Forum OpenACS Development: Re: Fixing a very slow query

Posted by russ m on
I've got no idea if you still care about this, but...

it's not the sort, it's the big outer nested loop that's killing you... the first result is returned 19.707ms after it starts, and the last is almost 26 seconds later... the outer sort starts ~1ms after the nested loop completes and takes less than a millisecond...

the innermost seq. scan on cr_folders is the real issue - it's cheap but is executed 5301 times in that example... it's also odd that cr_folders is being seq. scanned when they're all doing is a direct match against folder_id - is there any chance that cr_folders.folder_id is not indexed, or the db hasn't been vacuumed in a while?

a rough guess is (depending on your PG version and it's planner) you might see a worthwhile improvement by shifting the "and not exists (select 1 from ...)" condition above "and exists (select 1 from cr_folders f where f.folder_id = i.item_id)" and see if the planner is smart enough to take the hint about checking item_id and tree_sortkey before seq. scanning cr_folders to see if the item in question happens to be a folder...

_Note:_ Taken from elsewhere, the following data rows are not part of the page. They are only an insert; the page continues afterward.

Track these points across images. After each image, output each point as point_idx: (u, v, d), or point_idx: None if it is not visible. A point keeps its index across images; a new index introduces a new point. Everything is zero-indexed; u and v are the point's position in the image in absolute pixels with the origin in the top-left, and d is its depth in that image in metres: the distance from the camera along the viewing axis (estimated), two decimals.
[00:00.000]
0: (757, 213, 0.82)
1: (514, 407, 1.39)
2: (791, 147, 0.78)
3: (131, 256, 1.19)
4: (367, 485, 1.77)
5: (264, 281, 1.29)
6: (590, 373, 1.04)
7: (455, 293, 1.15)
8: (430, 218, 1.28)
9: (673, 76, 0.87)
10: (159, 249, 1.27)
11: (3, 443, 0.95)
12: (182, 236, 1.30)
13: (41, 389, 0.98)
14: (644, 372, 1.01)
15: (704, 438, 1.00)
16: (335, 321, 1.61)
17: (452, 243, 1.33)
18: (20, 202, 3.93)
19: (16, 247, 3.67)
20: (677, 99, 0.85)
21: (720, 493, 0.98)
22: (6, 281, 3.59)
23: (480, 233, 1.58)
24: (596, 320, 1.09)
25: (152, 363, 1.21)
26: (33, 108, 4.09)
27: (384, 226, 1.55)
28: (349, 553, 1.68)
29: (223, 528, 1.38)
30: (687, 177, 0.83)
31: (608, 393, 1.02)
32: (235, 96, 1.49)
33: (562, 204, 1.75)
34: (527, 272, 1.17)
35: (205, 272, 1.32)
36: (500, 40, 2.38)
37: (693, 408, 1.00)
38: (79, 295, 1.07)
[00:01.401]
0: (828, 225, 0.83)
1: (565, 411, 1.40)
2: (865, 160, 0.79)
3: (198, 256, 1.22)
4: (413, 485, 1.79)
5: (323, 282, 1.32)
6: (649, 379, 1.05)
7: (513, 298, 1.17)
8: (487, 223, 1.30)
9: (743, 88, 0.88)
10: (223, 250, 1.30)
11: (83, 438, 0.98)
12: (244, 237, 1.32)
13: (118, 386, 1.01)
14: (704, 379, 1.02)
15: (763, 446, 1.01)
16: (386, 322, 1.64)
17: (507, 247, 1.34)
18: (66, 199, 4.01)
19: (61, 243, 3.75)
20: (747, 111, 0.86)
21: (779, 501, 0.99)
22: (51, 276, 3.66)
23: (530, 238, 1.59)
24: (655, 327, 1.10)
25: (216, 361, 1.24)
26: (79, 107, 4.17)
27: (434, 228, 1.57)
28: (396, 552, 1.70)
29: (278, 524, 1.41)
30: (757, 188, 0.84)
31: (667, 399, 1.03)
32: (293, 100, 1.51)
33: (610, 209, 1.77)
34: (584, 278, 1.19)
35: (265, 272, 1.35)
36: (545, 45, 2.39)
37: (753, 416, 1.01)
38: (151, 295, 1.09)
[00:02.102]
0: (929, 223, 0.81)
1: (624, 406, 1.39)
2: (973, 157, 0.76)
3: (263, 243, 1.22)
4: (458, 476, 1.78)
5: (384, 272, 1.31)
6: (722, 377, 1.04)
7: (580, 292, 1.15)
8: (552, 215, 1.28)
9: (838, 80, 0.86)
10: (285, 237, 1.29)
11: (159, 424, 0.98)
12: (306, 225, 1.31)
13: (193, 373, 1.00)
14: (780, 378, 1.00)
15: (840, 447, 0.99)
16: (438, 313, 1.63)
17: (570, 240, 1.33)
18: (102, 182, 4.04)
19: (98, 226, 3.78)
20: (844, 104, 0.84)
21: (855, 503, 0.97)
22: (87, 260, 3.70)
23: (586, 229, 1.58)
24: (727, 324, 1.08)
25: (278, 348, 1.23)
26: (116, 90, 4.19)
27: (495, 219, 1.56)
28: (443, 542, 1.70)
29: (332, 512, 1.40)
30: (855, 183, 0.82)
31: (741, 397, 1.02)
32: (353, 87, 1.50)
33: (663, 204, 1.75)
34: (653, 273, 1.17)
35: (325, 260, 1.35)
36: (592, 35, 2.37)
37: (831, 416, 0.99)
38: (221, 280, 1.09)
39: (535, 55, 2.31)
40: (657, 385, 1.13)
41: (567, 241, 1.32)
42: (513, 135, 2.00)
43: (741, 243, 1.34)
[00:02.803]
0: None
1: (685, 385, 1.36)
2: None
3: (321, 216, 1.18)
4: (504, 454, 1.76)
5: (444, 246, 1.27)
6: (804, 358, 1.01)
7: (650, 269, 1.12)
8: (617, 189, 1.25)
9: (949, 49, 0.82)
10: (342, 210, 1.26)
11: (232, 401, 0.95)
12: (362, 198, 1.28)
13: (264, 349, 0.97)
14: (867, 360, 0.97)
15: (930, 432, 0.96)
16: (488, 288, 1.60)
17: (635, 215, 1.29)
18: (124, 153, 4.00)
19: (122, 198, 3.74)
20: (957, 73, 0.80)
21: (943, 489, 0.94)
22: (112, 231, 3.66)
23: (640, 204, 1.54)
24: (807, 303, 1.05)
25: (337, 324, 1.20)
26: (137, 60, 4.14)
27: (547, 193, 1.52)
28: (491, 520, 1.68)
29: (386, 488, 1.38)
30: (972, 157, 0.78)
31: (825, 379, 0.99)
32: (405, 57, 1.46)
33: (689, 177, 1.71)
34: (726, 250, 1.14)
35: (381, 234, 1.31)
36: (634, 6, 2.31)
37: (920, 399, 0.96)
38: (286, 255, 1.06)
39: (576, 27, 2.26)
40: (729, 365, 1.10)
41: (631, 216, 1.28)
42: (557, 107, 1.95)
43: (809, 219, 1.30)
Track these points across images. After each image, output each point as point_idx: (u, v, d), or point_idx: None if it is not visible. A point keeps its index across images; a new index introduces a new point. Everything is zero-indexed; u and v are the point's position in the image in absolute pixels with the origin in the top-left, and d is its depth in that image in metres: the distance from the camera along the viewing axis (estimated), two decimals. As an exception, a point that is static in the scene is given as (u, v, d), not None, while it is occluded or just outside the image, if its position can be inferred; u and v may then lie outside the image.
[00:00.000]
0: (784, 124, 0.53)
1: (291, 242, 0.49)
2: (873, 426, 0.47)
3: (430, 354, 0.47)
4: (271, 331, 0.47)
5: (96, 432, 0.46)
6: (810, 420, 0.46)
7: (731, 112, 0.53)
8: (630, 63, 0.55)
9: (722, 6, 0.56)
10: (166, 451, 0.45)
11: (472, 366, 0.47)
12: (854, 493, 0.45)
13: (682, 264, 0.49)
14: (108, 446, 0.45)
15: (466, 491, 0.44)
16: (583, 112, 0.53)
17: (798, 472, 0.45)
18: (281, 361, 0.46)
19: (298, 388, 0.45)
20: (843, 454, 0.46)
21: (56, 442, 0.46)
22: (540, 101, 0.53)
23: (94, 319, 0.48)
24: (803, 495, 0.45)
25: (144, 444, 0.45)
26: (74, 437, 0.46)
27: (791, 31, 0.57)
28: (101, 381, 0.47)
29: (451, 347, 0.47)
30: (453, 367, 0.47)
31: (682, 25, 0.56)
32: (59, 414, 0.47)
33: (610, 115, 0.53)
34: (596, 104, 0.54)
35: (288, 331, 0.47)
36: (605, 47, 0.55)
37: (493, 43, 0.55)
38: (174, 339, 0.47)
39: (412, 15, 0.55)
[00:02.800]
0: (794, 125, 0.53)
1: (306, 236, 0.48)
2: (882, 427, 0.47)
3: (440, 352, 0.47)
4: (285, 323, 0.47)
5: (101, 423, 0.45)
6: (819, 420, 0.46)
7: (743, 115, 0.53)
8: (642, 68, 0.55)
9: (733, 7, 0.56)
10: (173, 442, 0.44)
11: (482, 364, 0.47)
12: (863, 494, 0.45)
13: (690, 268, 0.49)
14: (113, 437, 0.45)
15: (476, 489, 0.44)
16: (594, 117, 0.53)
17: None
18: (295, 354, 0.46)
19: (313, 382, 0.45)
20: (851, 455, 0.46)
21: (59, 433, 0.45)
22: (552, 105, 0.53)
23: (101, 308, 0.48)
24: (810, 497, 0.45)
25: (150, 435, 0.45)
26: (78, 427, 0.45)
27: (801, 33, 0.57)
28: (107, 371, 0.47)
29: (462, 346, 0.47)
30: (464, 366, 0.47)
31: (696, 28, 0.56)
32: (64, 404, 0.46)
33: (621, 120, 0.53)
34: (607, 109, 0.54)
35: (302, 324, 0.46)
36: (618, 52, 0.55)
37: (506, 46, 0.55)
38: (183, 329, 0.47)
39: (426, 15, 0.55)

Posted by Richard Hamilton on
I thought that the query planner was supposed to be clever enough to select the best method! I also have always been led to believe that 'exists' is superior to 'in' because the subquery need only return a boolean value rather that requiring a sequential search through the subquery output.

I remember asking questions about optimising the permissions queries in OpenACS after seeing some very strange query times. It was Don who explained that 'vacuum analyse' in postgres collects stats and allows the planner to make much better decisions.

The combination of indices on the integer keys and multiple runs of vacuum analyse should result in a much improved execution plan.


Posted by Don Baccus on
Statistics-based optimization will always be fooled at times, unfortunately.

Regarding "exists" vs. "in", you're probably remembering advice from long ago, as the PG people figured out how to implement "in" as a special kind of join-like operation some years ago, thus making it as efficient in PG as it had been in Oracle.

In the past "in" was always extremely slow.

"exists" should still be faster, though.

Posted by Janine Ohmer on
Thanks! Although I eventually punted on that particular query, your post was helpful to me in reading the explain output for another one just a few days ago. I find the documentation for explain to be rather... opaque, to say the least.